New CFIUS review on Chinese investment. The latest target of the Committee on Foreign Investment in the U.S. is an aviation manufacturing deal: The Wall Street Journal reported Tuesday that CFIUS in November started reviewing Shanghai Pudong Science and Technology Investment's (PDSTI) investment in California-based Icon Aircraft. A group of American minority shareholders, including the company’s two co-founders, urged CFIUS to look into the security concerns of PDSTI transferring aviation technology to the Chinese military.
NFT buyers in Hong Kong are being hacked and scammed. Owners of the Hong Kong-based NFT project Monkey Kingdom — think CryptoPunks, but for an Asian audience — have lost $1.3 million in a phishing-link hack. As the growing popularity of NFT in local circles meets the lack of regulation, it lets scammers and hackers run wild in the blockchain world, the South China Morning Post reported.
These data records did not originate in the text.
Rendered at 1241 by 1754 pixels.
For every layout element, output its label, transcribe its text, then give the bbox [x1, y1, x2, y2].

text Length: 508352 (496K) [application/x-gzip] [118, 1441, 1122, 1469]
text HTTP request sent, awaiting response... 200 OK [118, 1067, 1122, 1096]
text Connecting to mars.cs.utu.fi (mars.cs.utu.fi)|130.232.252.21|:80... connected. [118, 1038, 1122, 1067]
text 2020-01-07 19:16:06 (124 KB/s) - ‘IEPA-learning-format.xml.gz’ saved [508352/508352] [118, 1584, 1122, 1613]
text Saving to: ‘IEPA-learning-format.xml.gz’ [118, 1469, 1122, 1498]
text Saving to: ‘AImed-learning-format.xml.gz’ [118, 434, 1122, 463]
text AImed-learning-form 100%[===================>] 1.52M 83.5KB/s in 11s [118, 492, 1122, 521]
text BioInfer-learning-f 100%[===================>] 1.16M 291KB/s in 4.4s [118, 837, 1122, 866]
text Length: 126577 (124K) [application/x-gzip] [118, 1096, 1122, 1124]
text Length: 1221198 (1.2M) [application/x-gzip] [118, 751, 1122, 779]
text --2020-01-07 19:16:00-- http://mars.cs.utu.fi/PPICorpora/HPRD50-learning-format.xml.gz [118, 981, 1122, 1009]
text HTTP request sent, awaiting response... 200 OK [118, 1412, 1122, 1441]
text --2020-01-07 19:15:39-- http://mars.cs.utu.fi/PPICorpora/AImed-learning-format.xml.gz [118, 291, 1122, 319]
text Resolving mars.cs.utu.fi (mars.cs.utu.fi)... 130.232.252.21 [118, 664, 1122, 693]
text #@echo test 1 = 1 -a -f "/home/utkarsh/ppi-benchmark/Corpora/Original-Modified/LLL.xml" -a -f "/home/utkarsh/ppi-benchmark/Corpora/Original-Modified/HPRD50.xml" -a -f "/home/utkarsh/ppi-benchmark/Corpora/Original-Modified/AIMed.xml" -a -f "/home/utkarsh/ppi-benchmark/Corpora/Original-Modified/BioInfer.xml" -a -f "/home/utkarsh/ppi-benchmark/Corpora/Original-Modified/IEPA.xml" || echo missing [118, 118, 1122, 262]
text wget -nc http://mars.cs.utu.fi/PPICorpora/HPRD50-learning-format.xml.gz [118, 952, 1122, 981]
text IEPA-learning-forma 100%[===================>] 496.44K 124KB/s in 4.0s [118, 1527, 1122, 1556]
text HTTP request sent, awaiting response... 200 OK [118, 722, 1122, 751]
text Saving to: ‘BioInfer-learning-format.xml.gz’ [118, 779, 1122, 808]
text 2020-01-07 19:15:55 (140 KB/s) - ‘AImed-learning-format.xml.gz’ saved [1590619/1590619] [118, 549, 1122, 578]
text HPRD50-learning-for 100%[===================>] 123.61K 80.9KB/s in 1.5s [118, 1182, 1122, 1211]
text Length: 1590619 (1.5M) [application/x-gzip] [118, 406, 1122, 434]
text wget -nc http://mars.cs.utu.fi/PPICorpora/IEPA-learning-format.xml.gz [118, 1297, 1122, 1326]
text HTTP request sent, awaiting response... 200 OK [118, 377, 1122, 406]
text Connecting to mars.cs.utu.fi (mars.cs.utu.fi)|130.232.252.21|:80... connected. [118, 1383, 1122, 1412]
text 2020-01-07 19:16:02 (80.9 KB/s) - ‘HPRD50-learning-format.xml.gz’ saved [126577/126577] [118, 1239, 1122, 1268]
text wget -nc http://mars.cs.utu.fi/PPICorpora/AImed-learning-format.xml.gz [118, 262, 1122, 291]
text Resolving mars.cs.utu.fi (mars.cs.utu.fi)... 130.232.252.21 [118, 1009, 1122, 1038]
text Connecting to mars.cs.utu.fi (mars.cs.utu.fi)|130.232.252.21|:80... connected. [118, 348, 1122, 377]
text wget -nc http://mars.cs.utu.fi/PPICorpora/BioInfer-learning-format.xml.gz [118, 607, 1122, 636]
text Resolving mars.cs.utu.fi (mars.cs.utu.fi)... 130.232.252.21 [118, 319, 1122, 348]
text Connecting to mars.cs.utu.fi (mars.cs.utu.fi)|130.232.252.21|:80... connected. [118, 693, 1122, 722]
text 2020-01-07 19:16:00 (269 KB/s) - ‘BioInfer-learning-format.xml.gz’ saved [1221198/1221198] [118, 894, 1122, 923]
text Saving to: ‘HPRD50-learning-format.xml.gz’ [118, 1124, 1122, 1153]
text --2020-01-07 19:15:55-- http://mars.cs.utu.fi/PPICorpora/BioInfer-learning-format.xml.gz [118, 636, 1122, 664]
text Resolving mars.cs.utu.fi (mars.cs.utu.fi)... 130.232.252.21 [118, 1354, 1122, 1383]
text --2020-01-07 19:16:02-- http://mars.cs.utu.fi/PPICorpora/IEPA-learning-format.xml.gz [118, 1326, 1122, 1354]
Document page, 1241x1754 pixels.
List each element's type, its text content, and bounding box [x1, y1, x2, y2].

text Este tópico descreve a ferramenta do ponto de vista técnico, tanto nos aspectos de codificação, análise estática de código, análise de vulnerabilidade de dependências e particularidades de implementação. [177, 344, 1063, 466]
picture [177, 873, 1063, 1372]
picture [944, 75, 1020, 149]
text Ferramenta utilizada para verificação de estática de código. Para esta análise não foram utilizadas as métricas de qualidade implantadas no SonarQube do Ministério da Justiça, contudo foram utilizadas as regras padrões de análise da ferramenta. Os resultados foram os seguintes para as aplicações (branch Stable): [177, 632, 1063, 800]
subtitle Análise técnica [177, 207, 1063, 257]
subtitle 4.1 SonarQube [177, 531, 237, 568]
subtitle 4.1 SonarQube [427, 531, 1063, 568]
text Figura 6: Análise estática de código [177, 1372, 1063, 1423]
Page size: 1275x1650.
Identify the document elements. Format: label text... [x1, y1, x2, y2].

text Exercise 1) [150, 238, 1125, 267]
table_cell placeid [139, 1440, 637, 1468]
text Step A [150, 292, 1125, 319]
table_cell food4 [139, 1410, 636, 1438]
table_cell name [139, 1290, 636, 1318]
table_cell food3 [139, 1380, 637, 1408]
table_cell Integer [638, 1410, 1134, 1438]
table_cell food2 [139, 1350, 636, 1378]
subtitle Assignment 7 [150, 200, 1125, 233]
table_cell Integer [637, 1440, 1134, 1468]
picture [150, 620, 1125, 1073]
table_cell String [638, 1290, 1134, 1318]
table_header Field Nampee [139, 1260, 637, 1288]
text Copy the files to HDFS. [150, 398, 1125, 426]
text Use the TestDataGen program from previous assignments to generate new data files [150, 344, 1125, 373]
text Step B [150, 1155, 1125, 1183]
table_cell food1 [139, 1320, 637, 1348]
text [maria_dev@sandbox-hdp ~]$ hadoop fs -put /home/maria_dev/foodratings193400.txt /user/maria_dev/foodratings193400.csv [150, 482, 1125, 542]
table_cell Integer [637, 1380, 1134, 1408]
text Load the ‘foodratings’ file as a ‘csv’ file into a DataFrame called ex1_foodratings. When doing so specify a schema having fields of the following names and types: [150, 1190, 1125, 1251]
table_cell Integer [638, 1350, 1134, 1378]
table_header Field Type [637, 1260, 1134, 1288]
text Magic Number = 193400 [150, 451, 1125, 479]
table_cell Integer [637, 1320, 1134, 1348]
You only have 14 hours of gaming time left. This winter, Tencent is only allowing China’s young gamers to play 14 hours of games in a month. In a statement issued Monday, Tencent said all of its games will only be open to users under 18 from 8 p.m. to 9 p.m. daily on Fridays, Saturdays, Sundays and legal holidays — a total of 14 days — during the monthlong winter break. Tencent cited last summer’s rules from the General Administration of Press and Publication for the restrictions.
CATL launches instant EV battery-swap services. CATL, the world’s largest battery supplier, has rolled out a battery-swap service for electric vehicles called EVOGO, which it said would allow drivers to change car batteries within 60 seconds. The battery-maker will pilot swap stations in 10 cities around China, and customers can access the battery-swapping service via an app, according to Chinese financial publication Yicai Global. Compared with charging at one of China’s 2.6 million charging stations across the country, battery-swapping is still a niche charging method even in China, let alone the U.S.
People are already counting down the days before the Chinese New Year, which falls on Feb. 1. In this meme that went viral on Weibo, six Chinese tech workers who appear as Teletubbies have reached a consensus that any substantial work should “wait until after the New Year.” Don’t tell my boss, but I very much agree with them.